Kisah tersebut adalah ketika suatu sore di Madinah umat Nasrani dari Yaman yang menunaikan ibadah di Masjid Nabawi. Awalnya ada beberapa umat Islam yang keberatan, namun ternyata justru Rasulullah yang mengizinkan mereka melakukan misa di sayap Masjid. Hal itu diizinkan Rasulullah karena umat Nasrani memiliki sejarah baik ketika dulu umat Islam disambut dengan hangat di Eritrea.
Kisah lain yang menyentil adalah “Azazil”. Kisah ini menceritakan kronologi terbentuknya makhluk pembangkang Tuhan bernama “Iblis”. Ternyata dulu, Iblis bernama Azazil, adalah makhluk yang sangat taat kepada Allah SWT, karena ketaatannya niscaya Allah SWT akan mengabulkan semua doanya.
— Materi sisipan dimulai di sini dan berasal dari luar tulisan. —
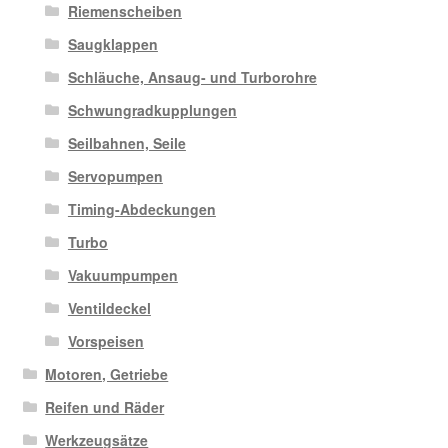
Riemenscheiben
Saugklappen
Schläuche, Ansaug- und Turborohre
Schwungradkupplungen
Seilbahnen, Seile
Servopumpen
Timing-Abdeckungen
Turbo
Vakuumpumpen
Ventildeckel
Vorspeisen
Motoren, Getriebe
Reifen und Räder
Werkzeugsätze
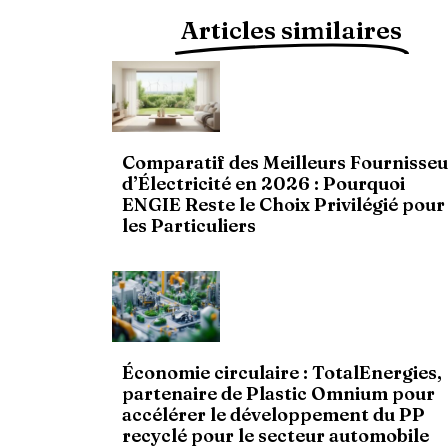
Articles similaires
Comparatif des Meilleurs Fournisseu
d’Électricité en 2026 : Pourquoi
ENGIE Reste le Choix Privilégié pour
les Particuliers
Économie circulaire : TotalEnergies,
partenaire de Plastic Omnium pour
accélérer le développement du PP
recyclé pour le secteur automobile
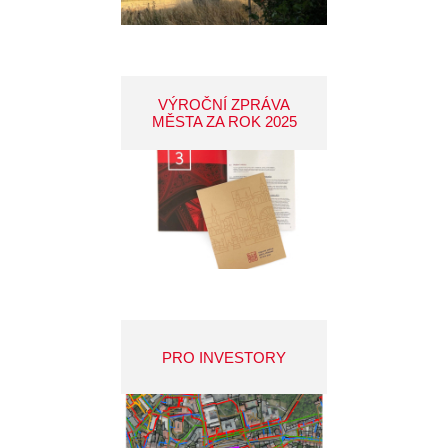
VÝROČNÍ ZPRÁVA
MĚSTA ZA ROK 2025
PRO INVESTORY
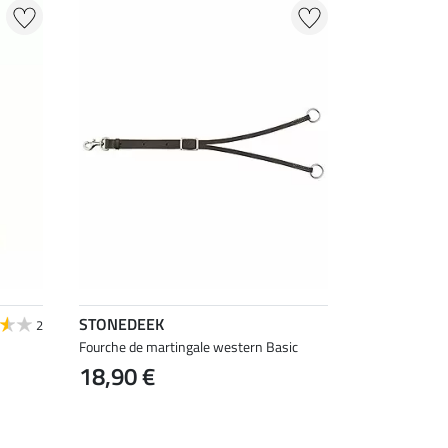
STONEDEEK
2
Fourche de martingale western Basic
18,90 €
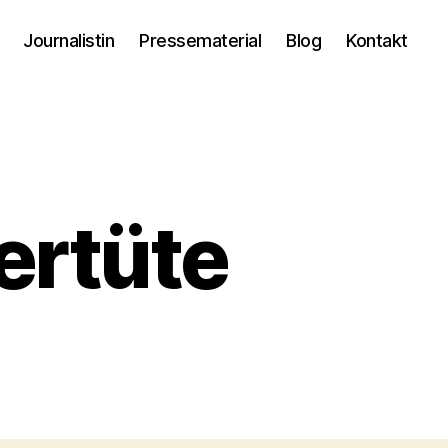
Journalistin
Pressematerial
Blog
Kontakt
ertüte
m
Ketaatan itulah yang menjadikannya penghulu malaikat yang pada setiap lapisan langit memiliki gelar kehormatan.
Suatu ketika Allah mengumpulkan para malaikat untuk mengumumkan penciptaan manusia. Kemudian Allah memerintahkan malaikat bersujud kepada Adam. Semua malaikat bersujud kecuali Azazil. Azazil itulah yang kemudian disebut Iblis, yang karena kesombongannya dijanjikan akan mendapat laknat Allah. Kisah tersebut seolah menegaskan bahwa manusia harusnya menghindari efek tinggi hati. Manusia yang memiliki perasaan paling benar dan tidak mengakui ketidaksempurnaannya ternyata memiliki sebagian sifat Iblis.
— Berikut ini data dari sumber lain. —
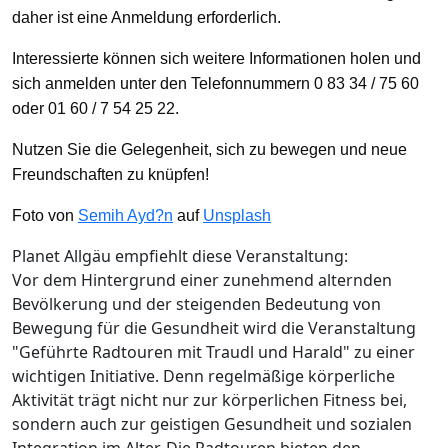
daher ist eine Anmeldung erforderlich.
Interessierte können sich weitere Informationen holen und
sich anmelden unter den Telefonnummern 0 83 34 / 75 60
oder 01 60 / 7 54 25 22.
Nutzen Sie die Gelegenheit, sich zu bewegen und neue
Freundschaften zu knüpfen!
Foto von
Semih Ayd?n
auf
Unsplash
Planet Allgäu empfiehlt diese Veranstaltung:
Vor dem Hintergrund einer zunehmend alternden
Bevölkerung und der steigenden Bedeutung von
Bewegung für die Gesundheit wird die Veranstaltung
"Geführte Radtouren mit Traudl und Harald" zu einer
wichtigen Initiative. Denn regelmäßige körperliche
Aktivität trägt nicht nur zur körperlichen Fitness bei,
sondern auch zur geistigen Gesundheit und sozialen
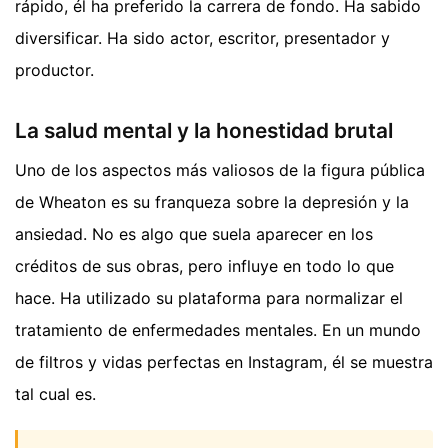
rápido, él ha preferido la carrera de fondo. Ha sabido
diversificar. Ha sido actor, escritor, presentador y
productor.
La salud mental y la honestidad brutal
Uno de los aspectos más valiosos de la figura pública
de Wheaton es su franqueza sobre la depresión y la
ansiedad. No es algo que suela aparecer en los
créditos de sus obras, pero influye en todo lo que
hace. Ha utilizado su plataforma para normalizar el
tratamiento de enfermedades mentales. En un mundo
de filtros y vidas perfectas en Instagram, él se muestra
tal cual es.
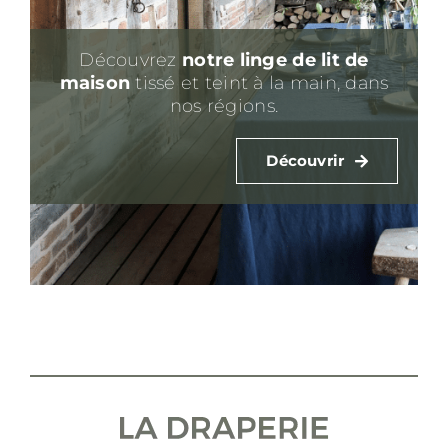
Découvrez
notre linge de lit
de
maison
tissé et teint à la main, dans
nos régions.
Découvrir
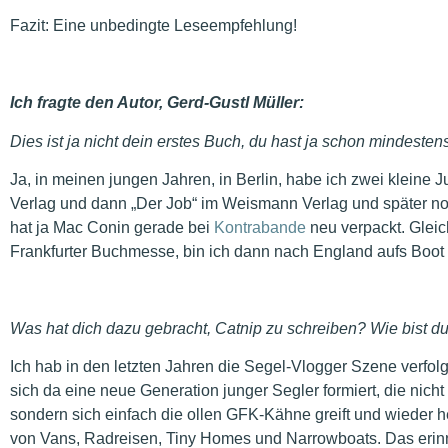
Fazit: Eine unbedingte Leseempfehlung!
Ich fragte den Autor, Gerd-Gustl Müller:
Dies ist ja nicht dein erstes Buch, du hast ja schon mindeste
Ja, in meinen jungen Jahren, in Berlin, habe ich zwei kleine 
Verlag und dann „Der Job“ im Weismann Verlag und später no
hat ja Mac Conin gerade bei
Kontrabande
neu verpackt. Gleic
Frankfurter Buchmesse, bin ich dann nach England aufs Boot
Was hat dich dazu gebracht, Catnip zu schreiben? Wie bist 
Ich hab in den letzten Jahren die Segel-Vlogger Szene verfol
sich da eine neue Generation junger Segler formiert, die nich
sondern sich einfach die ollen GFK-Kähne greift und wieder h
von Vans, Radreisen, Tiny Homes und Narrowboats. Das erinn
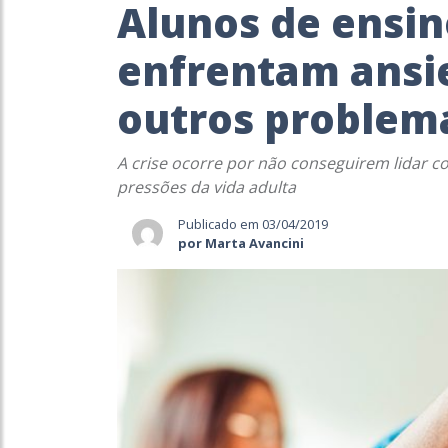
Alunos de ensin
enfrentam ansi
outros problema
A crise ocorre por não conseguirem lidar co
pressões da vida adulta
Publicado em 03/04/2019
por Marta Avancini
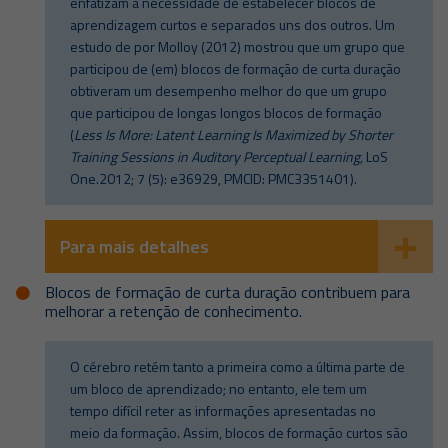
enfatizam a necessidade de estabelecer blocos de
aprendizagem curtos e separados uns dos outros. Um
estudo de por Molloy (2012) mostrou que um grupo que
participou de (em) blocos de formação de curta duração
obtiveram um desempenho melhor do que um grupo
que participou de longas longos blocos de formação
(
Less Is More: Latent Learning Is Maximized by Shorter
Training Sessions in Auditory Perceptual Learning
, LoS
One.2012; 7 (5): e36929, PMCID: PMC3351401).
Para mais detalhes
Blocos de formação de curta duração contribuem para
melhorar a retenção de conhecimento.
O cérebro retém tanto a primeira como a última parte de
um bloco de aprendizado; no entanto, ele tem um
tempo difícil reter as informações apresentadas no
meio da formação. Assim, blocos de formação curtos são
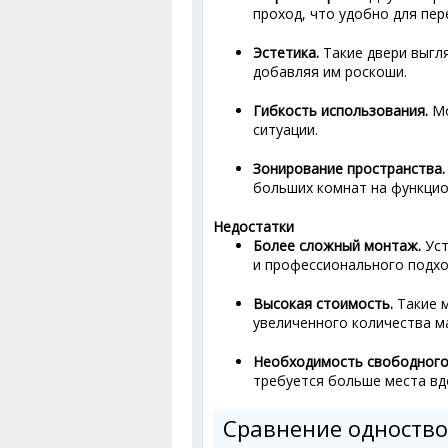
проход, что удобно для пе
Эстетика.
Такие двери выгл
добавляя им роскоши.
Гибкость использования.
Мо
ситуации.
Зонирование пространства.
больших комнат на функцио
Недостатки
Более сложный монтаж.
Уст
и профессионального подхо
Высокая стоимость.
Такие 
увеличенного количества м
Необходимость свободного
требуется больше места вд
Сравнение одноство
Kelebihan dari buku ini tentu terletak pada wacana yang diusung. Rusdi Mathari begitu piawai menunjukkan keberaniannya dengan cara yang lembut. Keberanian tersebut berupa sikapnya mengkritik kondisi sosial, khususnya pemeluk Islam yang tidak mengindahkan kemanusiaan. Kutipan yang barangkali dapat menggambarkan gagasan pemikiran Cak Rusdi tersebut ini adalah:
“Urusan akidah adalah urusan masing-masing individu tapi urusan berhubungan baik dengan sesama adalah urusan bersama.” (halaman 101)
Cak Rusdi dapat membuktikan bahwa Islam masih mampu untuk diajarkan dengan jalur damai. Tentu jalan yang dipilih Cak Rusdi bukanlah jalur yang diyakininya atas rasa intuitif, melainkan dari pemahamannya terhadap sikap Nabi Muhammad. Buku ini menunjukkan bahwa betapa manusia masih memiliki banyak lubang kesalahan, sehingga manusia hendaknya menghindari sifat superioritas.
Kisah-kisah dalam buku ini juga terbilang singkat, sehingga memudahkan pembaca untuk mengatur waktu ketika membaca buku tersebut. Jumlah maksimal dalam setiap kisah hanyalah tiga halaman. Hal ini tentu akan membuat pembaca lebih mudah menangkap substansi pada masing-masing kisahnya. Akan tetapi, pada beberapa bagian buku ini ditemukan kalimat-kalimat panjang yang mungkin akan membingungkan pembaca. Kesulitan pemahaman tersebut ditimbulkan karena susunan kalimat panjang yang kurang sesuai penempatan ketukannya. Kendati begitu, buku ini sangat layak dibaca karena memuat ajaran kebaikan yang dibawa dengan penuh kesejukan. Lagipula tidak ada agama yang tidak mengajarkan kasih sayang.